Strengthening of drugs regulatory mechanisms cannot be achieved by human resource augmentation alone, the Committee has said.

It has underlined the importance of capacity building in the organisation by setting up new offices, creating new drug-testing laboratories and equipping them with state-of-the-art technology, upgrading the existing six Central Drug-testing Laboratories, developing the skills of the regulatory officials, implementing an effective pharmacovigilance programme and increasing transparency in decision-making at the CDSCO. The Committee has also recommended that the Ministry should work out a Centrally sponsored scheme for improving the infrastructure and human resource at the State level, given the paucity of resources in States.

It must be pointed out that many of these recommendations for upgrading and strengthening the CDSCO are not new. They were made by the Mashelkar Committee in 2003. Specifically, it had called for a Central Drug Administration (CDA), a national umbrella body to coordinate regulatory functions at the Central and State levels. In November 2011, a High Level Expert Group constituted by the Planning Commission also endorsed the idea of an umbrella regulatory body called the National Drug Regulatory and Development Authority. The government failed to realise the importance and urgency of those proposals and act upon them. The Parliamentary Committee has only reiterated and reinforced them.

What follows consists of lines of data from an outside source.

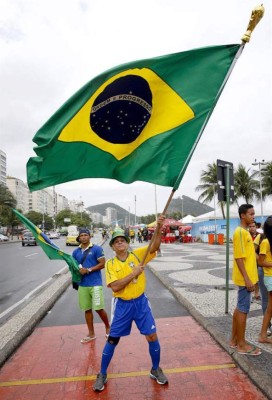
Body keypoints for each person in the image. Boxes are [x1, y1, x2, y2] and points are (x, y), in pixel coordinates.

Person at [93, 215, 168, 392]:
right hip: (122, 305)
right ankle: (102, 373)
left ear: (127, 243)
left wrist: (158, 227)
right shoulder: (110, 264)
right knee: (112, 339)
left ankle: (155, 369)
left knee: (152, 336)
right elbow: (116, 287)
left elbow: (155, 246)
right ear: (112, 246)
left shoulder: (138, 254)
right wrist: (134, 273)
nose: (120, 243)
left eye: (122, 240)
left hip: (141, 303)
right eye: (116, 241)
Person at [230, 204, 261, 356]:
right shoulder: (240, 233)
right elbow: (239, 258)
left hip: (245, 278)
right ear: (243, 215)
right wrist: (248, 280)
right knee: (243, 309)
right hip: (244, 279)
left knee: (239, 308)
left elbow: (248, 255)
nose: (253, 216)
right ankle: (241, 344)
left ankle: (234, 340)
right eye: (251, 214)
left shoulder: (245, 232)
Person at [72, 229, 110, 343]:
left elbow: (103, 263)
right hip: (82, 284)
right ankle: (91, 333)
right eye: (81, 235)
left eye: (85, 235)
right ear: (79, 237)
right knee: (87, 309)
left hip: (95, 283)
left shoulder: (97, 249)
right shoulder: (76, 251)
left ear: (89, 236)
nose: (83, 237)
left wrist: (88, 269)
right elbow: (74, 265)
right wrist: (77, 270)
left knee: (99, 308)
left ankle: (108, 327)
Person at [257, 216, 272, 343]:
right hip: (270, 277)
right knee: (270, 307)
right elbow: (261, 262)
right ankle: (263, 335)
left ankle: (263, 334)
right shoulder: (265, 242)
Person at [248, 221, 261, 303]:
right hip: (249, 260)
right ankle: (250, 295)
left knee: (257, 278)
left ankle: (256, 294)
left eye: (253, 226)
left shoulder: (260, 236)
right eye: (250, 226)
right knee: (250, 278)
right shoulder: (247, 235)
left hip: (257, 260)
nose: (252, 228)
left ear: (256, 227)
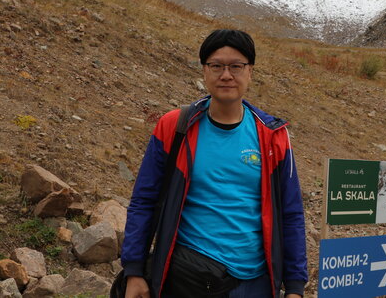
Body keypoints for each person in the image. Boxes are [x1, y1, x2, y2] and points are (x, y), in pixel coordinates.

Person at [121, 29, 308, 298]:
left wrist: (295, 286)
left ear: (250, 71)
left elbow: (291, 213)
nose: (226, 75)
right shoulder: (174, 127)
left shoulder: (273, 136)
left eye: (236, 66)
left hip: (257, 282)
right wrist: (134, 271)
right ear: (204, 71)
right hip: (190, 277)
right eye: (217, 66)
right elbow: (144, 200)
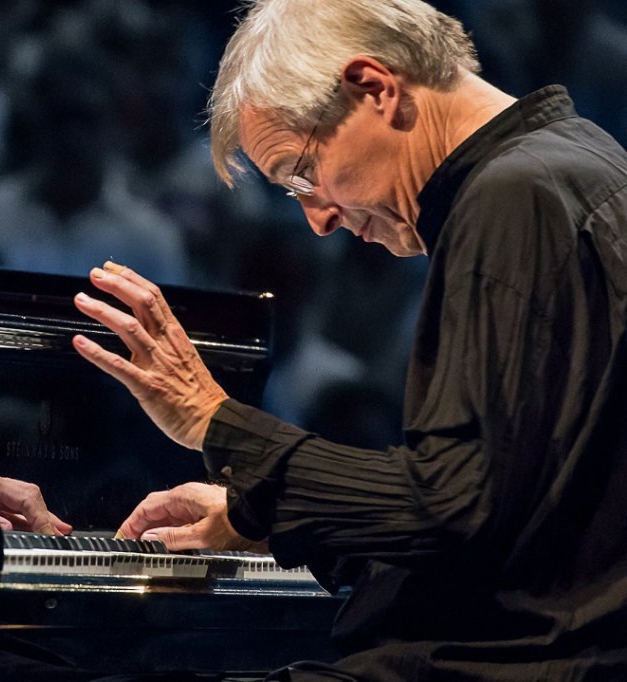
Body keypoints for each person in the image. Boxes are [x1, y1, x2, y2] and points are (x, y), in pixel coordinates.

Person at [71, 0, 627, 679]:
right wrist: (259, 515)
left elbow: (453, 511)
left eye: (302, 174)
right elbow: (507, 507)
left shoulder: (512, 196)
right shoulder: (582, 157)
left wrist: (218, 425)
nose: (319, 221)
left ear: (375, 88)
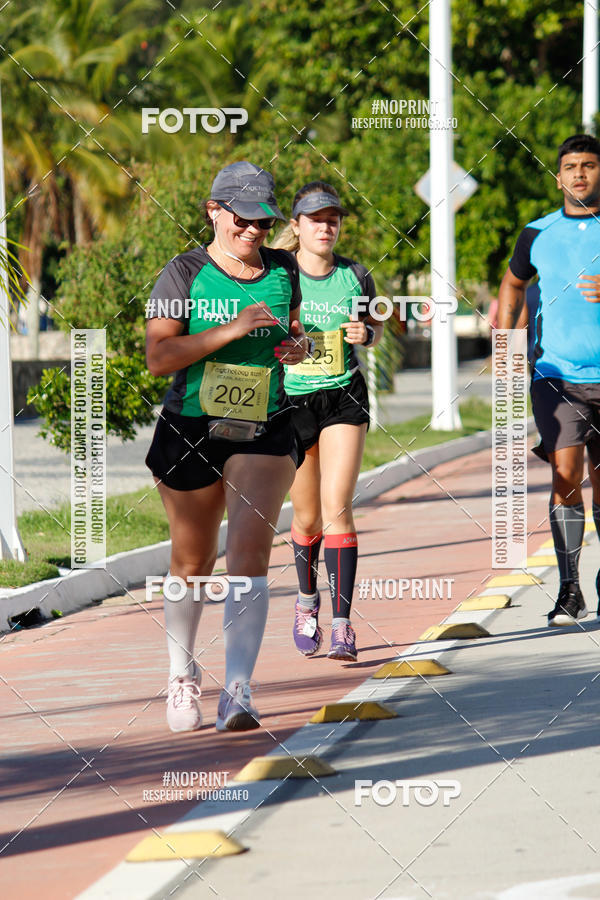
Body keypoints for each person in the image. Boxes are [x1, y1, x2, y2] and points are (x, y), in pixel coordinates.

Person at [145, 161, 311, 732]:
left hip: (264, 422)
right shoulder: (181, 274)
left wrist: (297, 348)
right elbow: (159, 357)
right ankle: (181, 674)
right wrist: (230, 331)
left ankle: (238, 688)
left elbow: (294, 336)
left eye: (263, 222)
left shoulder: (285, 269)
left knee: (249, 548)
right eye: (241, 219)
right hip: (191, 423)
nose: (252, 231)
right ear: (213, 211)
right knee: (192, 559)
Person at [272, 182, 383, 660]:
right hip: (292, 404)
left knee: (338, 507)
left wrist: (367, 332)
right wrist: (283, 345)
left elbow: (375, 327)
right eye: (315, 219)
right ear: (295, 226)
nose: (325, 227)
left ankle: (341, 625)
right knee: (307, 515)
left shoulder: (356, 275)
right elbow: (258, 333)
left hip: (342, 397)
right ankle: (305, 601)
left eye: (333, 219)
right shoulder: (277, 273)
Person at [498, 133, 600, 626]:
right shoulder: (536, 233)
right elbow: (513, 282)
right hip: (556, 375)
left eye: (589, 165)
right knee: (564, 476)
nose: (579, 173)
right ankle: (570, 588)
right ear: (558, 176)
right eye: (571, 166)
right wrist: (507, 337)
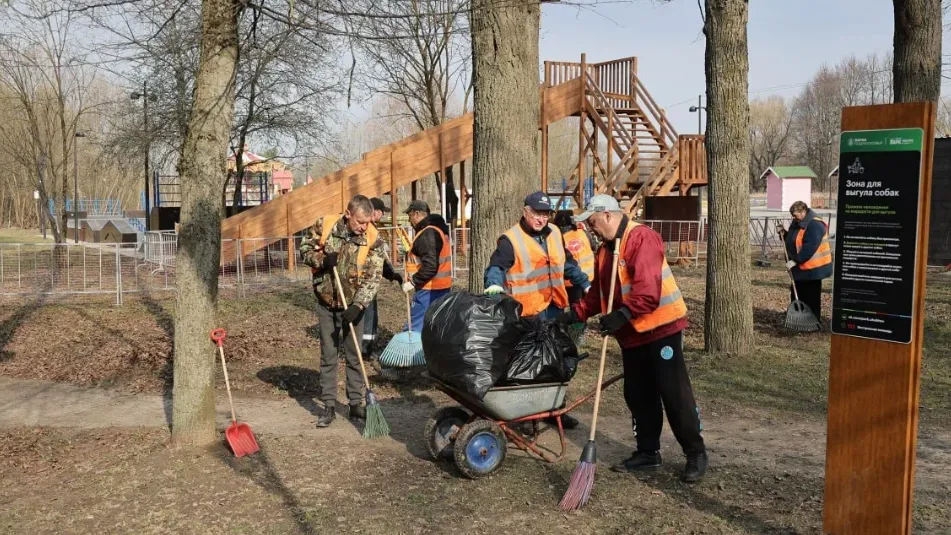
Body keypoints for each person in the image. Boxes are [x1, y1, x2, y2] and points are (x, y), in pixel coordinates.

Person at [557, 194, 708, 483]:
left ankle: (695, 452)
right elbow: (597, 296)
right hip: (632, 336)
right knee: (638, 395)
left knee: (674, 393)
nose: (590, 228)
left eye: (592, 222)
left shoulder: (641, 239)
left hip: (661, 329)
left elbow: (648, 292)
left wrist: (621, 315)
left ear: (608, 216)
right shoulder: (604, 251)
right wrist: (572, 315)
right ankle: (648, 452)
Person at [484, 192, 591, 430]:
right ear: (525, 211)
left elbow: (568, 264)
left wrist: (585, 283)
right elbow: (496, 267)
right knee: (529, 362)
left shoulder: (554, 234)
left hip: (554, 309)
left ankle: (555, 409)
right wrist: (493, 283)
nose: (541, 219)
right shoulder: (510, 240)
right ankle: (525, 411)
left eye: (545, 214)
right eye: (537, 213)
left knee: (557, 359)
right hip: (528, 314)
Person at [299, 195, 388, 428]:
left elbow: (373, 276)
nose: (363, 227)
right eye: (360, 222)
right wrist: (321, 260)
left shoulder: (372, 238)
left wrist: (359, 306)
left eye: (367, 222)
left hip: (353, 306)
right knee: (329, 355)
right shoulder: (324, 225)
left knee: (354, 356)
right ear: (348, 214)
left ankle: (356, 403)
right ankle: (328, 405)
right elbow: (304, 248)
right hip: (326, 300)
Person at [361, 197, 406, 358]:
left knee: (367, 315)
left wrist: (392, 275)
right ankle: (364, 350)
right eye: (382, 213)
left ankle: (363, 348)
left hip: (363, 280)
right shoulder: (370, 230)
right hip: (366, 282)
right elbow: (379, 259)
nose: (382, 216)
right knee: (368, 316)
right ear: (375, 212)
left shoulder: (363, 228)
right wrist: (392, 274)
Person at [401, 200, 453, 330]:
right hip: (441, 288)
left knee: (415, 328)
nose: (409, 219)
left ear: (417, 213)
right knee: (434, 327)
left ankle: (412, 350)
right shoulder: (438, 230)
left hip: (428, 289)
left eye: (410, 215)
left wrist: (412, 282)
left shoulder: (428, 233)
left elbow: (430, 266)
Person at [780, 200, 833, 320]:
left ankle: (813, 319)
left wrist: (795, 260)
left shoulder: (815, 225)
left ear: (804, 212)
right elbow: (794, 238)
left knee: (810, 296)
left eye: (796, 216)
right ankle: (798, 316)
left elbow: (809, 248)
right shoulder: (797, 222)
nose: (794, 218)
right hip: (801, 267)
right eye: (793, 216)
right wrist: (783, 234)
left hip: (814, 269)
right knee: (797, 293)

But, at a more fundamental level, there is an anomaly in the CDSCOs organisational structure and an apparent contradiction between its mandated functions and its mission statement, which need to be corrected first. The minimum qualification for the post of the DCGI is only a B.Pharm with a minimum 5-year experience in the manufacture or testing of drugs or enforcement of the provisions of the Drugs Act. This is greatly in contrast with the qualifications required of the heads of the regulatory bodies in the U.S. and the the United Kingdom. The Indian requirement, the Committee has observed, virtually excludes qualified medical doctors from occupying the post of the DCGI. On the other hand, the Deputy Drug Controller (DDC) has to be a postgraduate in the field of medicine. Because of this, the Committee has observed, highly qualified medical doctors may be reluctant to work under a higher officer with lesser qualification.

More pertinently, the CDSCOs mission statement is itself skewed in favour of the industry. Its mission, according to a report of the Ministry, is to meet the aspirations demands and requirements of the pharmaceutical industry. This is in sharp contrast to the public health centric mission statements of the U.S.-FDA and the Medicine and Health regulatory Authority (MHRA) of the U.K. Most of the ills besetting the system of drugs regulation in India are mainly due to the skewed priorities and perceptions of the CDSCO. For decades together it has been according primacy to the propagation and facilitation of drugs industry, due to which, unfortunately, the interests of the biggest stakeholder, the consumer, has never been ensured, the Committee has said. So the CDSCO has to first reformulate its mission perspective, which must be to protect the interests of public health, before it looks to reform its other aspects.